• Activity: Copy out every one of the following items word for word, leaving nothing out.
-*-*-
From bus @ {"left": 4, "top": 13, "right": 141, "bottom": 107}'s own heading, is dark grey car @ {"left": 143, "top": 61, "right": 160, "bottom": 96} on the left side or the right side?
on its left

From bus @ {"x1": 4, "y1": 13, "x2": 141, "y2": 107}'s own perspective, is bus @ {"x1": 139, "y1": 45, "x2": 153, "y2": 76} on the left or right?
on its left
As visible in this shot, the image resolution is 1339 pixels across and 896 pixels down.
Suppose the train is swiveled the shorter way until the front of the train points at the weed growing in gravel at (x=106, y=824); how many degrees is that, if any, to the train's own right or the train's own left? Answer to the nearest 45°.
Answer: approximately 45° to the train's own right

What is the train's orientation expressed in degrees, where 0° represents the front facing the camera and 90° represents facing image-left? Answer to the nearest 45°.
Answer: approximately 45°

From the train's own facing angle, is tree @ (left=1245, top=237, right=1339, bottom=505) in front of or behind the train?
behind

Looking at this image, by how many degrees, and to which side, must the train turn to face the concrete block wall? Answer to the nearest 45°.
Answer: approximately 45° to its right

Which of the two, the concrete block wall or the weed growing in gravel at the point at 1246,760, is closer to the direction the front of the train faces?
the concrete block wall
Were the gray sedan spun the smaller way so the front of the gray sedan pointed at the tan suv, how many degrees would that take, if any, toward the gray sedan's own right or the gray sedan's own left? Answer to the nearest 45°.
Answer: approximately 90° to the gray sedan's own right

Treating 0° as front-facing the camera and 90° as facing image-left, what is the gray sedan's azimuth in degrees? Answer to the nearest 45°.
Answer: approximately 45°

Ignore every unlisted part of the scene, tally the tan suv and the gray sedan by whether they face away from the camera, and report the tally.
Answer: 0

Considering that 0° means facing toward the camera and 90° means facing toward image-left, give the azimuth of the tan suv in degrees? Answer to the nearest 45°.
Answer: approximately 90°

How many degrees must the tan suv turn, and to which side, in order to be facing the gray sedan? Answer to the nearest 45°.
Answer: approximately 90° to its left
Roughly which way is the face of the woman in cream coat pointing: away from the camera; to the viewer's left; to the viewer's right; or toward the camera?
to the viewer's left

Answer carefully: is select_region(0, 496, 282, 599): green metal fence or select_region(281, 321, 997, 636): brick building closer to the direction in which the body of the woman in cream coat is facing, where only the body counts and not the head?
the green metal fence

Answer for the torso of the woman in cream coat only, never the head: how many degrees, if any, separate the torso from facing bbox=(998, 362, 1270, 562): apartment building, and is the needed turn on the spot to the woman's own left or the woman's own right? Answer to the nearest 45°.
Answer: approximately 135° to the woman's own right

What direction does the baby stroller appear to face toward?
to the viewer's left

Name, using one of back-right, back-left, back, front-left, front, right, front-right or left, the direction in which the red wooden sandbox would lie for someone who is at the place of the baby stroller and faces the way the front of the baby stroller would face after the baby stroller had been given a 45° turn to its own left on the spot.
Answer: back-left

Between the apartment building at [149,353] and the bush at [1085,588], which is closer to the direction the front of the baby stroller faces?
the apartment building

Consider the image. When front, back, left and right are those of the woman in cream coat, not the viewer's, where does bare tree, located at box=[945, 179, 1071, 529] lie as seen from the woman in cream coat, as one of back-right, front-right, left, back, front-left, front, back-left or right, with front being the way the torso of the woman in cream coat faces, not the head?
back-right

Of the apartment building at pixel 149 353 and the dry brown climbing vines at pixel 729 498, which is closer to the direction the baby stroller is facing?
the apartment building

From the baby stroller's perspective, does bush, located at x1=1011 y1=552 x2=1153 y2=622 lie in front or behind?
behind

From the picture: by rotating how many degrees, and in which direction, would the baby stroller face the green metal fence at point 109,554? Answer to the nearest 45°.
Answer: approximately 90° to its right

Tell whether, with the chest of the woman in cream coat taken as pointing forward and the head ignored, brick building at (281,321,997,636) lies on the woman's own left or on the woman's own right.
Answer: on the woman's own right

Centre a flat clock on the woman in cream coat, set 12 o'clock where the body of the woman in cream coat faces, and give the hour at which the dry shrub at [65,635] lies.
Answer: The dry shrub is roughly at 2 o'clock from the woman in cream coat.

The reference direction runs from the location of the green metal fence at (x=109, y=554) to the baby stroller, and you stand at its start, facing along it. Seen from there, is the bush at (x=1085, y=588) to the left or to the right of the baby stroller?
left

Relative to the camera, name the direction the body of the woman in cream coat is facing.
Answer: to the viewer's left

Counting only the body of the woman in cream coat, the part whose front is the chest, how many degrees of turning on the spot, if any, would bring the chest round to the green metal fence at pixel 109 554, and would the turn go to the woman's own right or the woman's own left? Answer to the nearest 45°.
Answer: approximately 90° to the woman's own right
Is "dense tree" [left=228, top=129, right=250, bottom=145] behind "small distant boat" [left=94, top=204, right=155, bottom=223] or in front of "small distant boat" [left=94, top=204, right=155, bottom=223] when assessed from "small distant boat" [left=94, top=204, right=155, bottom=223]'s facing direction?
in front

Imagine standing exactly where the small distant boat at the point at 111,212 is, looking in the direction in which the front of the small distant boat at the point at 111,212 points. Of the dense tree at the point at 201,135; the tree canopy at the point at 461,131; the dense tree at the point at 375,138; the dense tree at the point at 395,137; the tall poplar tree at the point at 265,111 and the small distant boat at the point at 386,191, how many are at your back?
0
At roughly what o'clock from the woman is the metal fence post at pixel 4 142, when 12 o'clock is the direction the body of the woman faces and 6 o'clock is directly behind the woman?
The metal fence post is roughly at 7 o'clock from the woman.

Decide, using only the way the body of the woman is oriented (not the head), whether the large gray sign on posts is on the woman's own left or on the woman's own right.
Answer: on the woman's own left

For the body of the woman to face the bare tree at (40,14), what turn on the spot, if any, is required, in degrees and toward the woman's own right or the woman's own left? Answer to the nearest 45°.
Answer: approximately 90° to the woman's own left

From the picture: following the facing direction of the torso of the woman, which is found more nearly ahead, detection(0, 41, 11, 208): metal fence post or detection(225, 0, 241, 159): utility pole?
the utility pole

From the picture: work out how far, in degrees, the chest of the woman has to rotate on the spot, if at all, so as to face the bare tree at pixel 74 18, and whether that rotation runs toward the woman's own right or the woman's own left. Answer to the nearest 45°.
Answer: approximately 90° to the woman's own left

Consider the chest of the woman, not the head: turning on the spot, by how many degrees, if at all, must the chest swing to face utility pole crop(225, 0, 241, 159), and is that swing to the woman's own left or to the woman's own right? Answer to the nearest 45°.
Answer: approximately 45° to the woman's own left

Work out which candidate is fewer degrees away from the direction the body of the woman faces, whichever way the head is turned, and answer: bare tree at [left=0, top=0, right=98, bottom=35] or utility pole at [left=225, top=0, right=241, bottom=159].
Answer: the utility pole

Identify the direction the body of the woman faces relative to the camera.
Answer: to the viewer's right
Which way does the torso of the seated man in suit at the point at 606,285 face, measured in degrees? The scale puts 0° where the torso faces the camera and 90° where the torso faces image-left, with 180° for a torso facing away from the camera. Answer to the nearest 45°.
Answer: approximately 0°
-*-*-
• Output for this task:
From bus @ {"left": 4, "top": 13, "right": 141, "bottom": 107}'s own heading, is dark grey car @ {"left": 143, "top": 61, "right": 160, "bottom": 96} on the left side or the right side?
on its left

From bus @ {"x1": 4, "y1": 13, "x2": 141, "y2": 107}'s own perspective, is bus @ {"x1": 139, "y1": 45, "x2": 153, "y2": 76} on the left or right?
on its left
As visible in this shot, the image resolution is 1339 pixels across and 896 pixels down.
Suppose the train is swiveled the shorter way until the front of the train points at the weed growing in gravel at (x=106, y=824); how many degrees is that, if any, to the train's own right or the train's own left? Answer to the nearest 45°.
Answer: approximately 45° to the train's own right

What is the train's orientation expressed in degrees, where 0° represents the front facing the camera and 90° represents facing image-left? Answer to the nearest 45°.
Answer: approximately 45°

From the train's own facing angle, is tree @ (left=1245, top=237, right=1339, bottom=505) in front of or behind the train?
behind

Looking at this image, by how many degrees, and to which side, must the train turn to face the concrete block wall? Answer to the nearest 45°.
Answer: approximately 45° to its right

Which of the two, the concrete block wall or the weed growing in gravel at the point at 1246,760, is closer to the direction the front of the train faces?
the concrete block wall
Were the gray sedan spun the smaller way so the front of the gray sedan pointed at the tan suv, how many degrees would that take, if any, toward the gray sedan's own right or the gray sedan's own left? Answer to the nearest 45°.
Answer: approximately 90° to the gray sedan's own right

Treating 0° as front-facing the camera and 90° as facing image-left, what is the gray sedan's azimuth in degrees? Answer to the nearest 45°.
Answer: approximately 45°

Ignore every unlisted part of the scene, tally the tan suv and the gray sedan by whether they face away from the camera, and report the tally.
Answer: 0

Considering that 0° means facing toward the camera and 90° means facing toward image-left, give the azimuth of the tan suv in degrees? Answer to the nearest 45°.
Answer: approximately 90°

How many degrees must the tan suv turn, and to which side, in order to be facing the gray sedan? Answer to the nearest 45°.
Answer: approximately 90° to its left
Roughly which way is the face of the woman in cream coat pointing: away from the camera; to the viewer's left; to the viewer's right; or toward the camera?
to the viewer's left

Answer carefully: is select_region(0, 496, 282, 599): green metal fence or select_region(281, 321, 997, 636): brick building closer to the direction in which the body of the woman in cream coat is facing, where only the body counts and not the head?
the green metal fence

Answer for the torso of the woman in cream coat only, never the head: how many degrees, if any, separate the torso from facing bbox=(998, 362, 1270, 562): apartment building, and is the needed turn on the spot to the woman's own left or the woman's own right? Answer to the nearest 45°.
Answer: approximately 135° to the woman's own right

What direction does the baby stroller appear to face toward?
to the viewer's left

Name, using one of back-right, back-left, back, front-left, front, right, front-right or left, the direction in which the red wooden sandbox would lie for someone who is at the place of the baby stroller and faces the way the front of the baby stroller would face after the baby stroller had been given a 45° turn to its own left on the spot.
Answer: back-left

Between the apartment building at [149,353] and the bush at [1085,588], which is closer to the direction the front of the baby stroller faces?
the apartment building

Consider the image. When front, back, left and right are those of the woman in cream coat, not the viewer's, where does bare tree, located at box=[945, 179, 1071, 529] lie as seen from the woman in cream coat, as one of back-right, front-right, left, back, front-left, front, back-left or right, with front being the way the torso of the woman in cream coat faces, not the head?
back-right

Of the apartment building at pixel 149 353 and the dry brown climbing vines at pixel 729 498, which is closer to the direction the baby stroller is facing?
the apartment building

From the baby stroller's perspective, does bush, located at x1=1011 y1=552 x2=1153 y2=622 lie in front or behind?
behind

From the picture: by rotating how many degrees, and in which direction, would the baby stroller face the green metal fence at point 109,554? Answer to the nearest 45°.
Answer: approximately 90° to its right

Tell whether, with the chest of the woman in cream coat taken as pointing forward and the head ignored, brick building at (281,321,997,636) lies on the woman's own left or on the woman's own right.
Answer: on the woman's own right

Centre a flat clock on the woman in cream coat, set 12 o'clock where the body of the woman in cream coat faces, and give the hour at which the dry shrub at [65,635] lies.
Answer: The dry shrub is roughly at 2 o'clock from the woman in cream coat.

The reference direction runs from the location of the green metal fence at (x=109, y=554) to the baby stroller, and you stand at its start, facing along it. Seen from there, is the bush at (x=1085, y=588) to the left or to the right of the baby stroller?
left

Relative to the camera, name the direction the body of the woman in cream coat is facing.
Answer: to the viewer's left

Counting only the body of the woman in cream coat, the part whose front is the chest, how many degrees of turning on the spot, if any, would bring the chest round to the green metal fence at pixel 109 554, and would the turn go to the woman's own right or the woman's own left? Answer to the nearest 45°.
Answer: approximately 90° to the woman's own right
Is "dense tree" [left=228, top=129, right=250, bottom=145] behind "small distant boat" [left=94, top=204, right=155, bottom=223] or in front of "small distant boat" [left=94, top=204, right=155, bottom=223] when assessed from "small distant boat" [left=94, top=204, right=155, bottom=223]'s facing direction?
in front

Imagine standing exactly where the small distant boat at the point at 111,212 is, looking in the direction in which the front of the small distant boat at the point at 111,212 points. Of the dense tree at the point at 201,135; the tree canopy at the point at 461,131; the dense tree at the point at 375,138; the dense tree at the point at 395,137; the tall poplar tree at the point at 265,111 and the small distant boat at the point at 386,191, how many are at your back?
0
At roughly what o'clock from the woman is the metal fence post at pixel 4 142, when 12 o'clock is the direction the body of the woman faces and 6 o'clock is directly behind the woman?
The metal fence post is roughly at 7 o'clock from the woman.

Decide, using only the way the body of the woman is oriented (not the head), whether the large gray sign on posts is on the woman's own left or on the woman's own right.
Answer: on the woman's own left

For the body of the woman to face the bare tree at (40,14), what turn on the spot, if any, is required, in degrees and toward the woman's own right or the woman's own left? Answer to the nearest 45°.
Answer: approximately 90° to the woman's own left

From the picture: following the facing direction of the torso of the woman, which is found more nearly ahead, detection(0, 41, 11, 208): metal fence post or detection(225, 0, 241, 159): utility pole?
the utility pole

From the picture: work out how far, in degrees, the chest of the woman has to rotate on the spot, if at all, so as to face the bare tree at pixel 74 18, and whether that rotation runs toward the woman's own right or the woman's own left. Answer to the nearest 45°.
Answer: approximately 90° to the woman's own left

Consider the chest of the woman, not the head: turning on the spot, by how many degrees, if at all, must the chest swing to face utility pole crop(225, 0, 241, 159), and is that swing to the woman's own left or to the woman's own right? Answer to the nearest 45°.
Answer: approximately 45° to the woman's own left

Work out which candidate is fewer degrees away from the direction the body of the woman faces, whichever way the head is turned, and answer: bare tree at [left=0, top=0, right=98, bottom=35] or utility pole at [left=225, top=0, right=241, bottom=159].
Answer: the utility pole

Identify the direction the body of the woman faces relative to the camera.
Answer: to the viewer's right
Which way does the torso of the seated man in suit at the point at 606,285 face, measured in degrees? The scale puts 0° where the torso faces the camera and 90° where the torso faces image-left, with 180° for a torso facing away from the camera. Answer to the nearest 45°.
Answer: approximately 0°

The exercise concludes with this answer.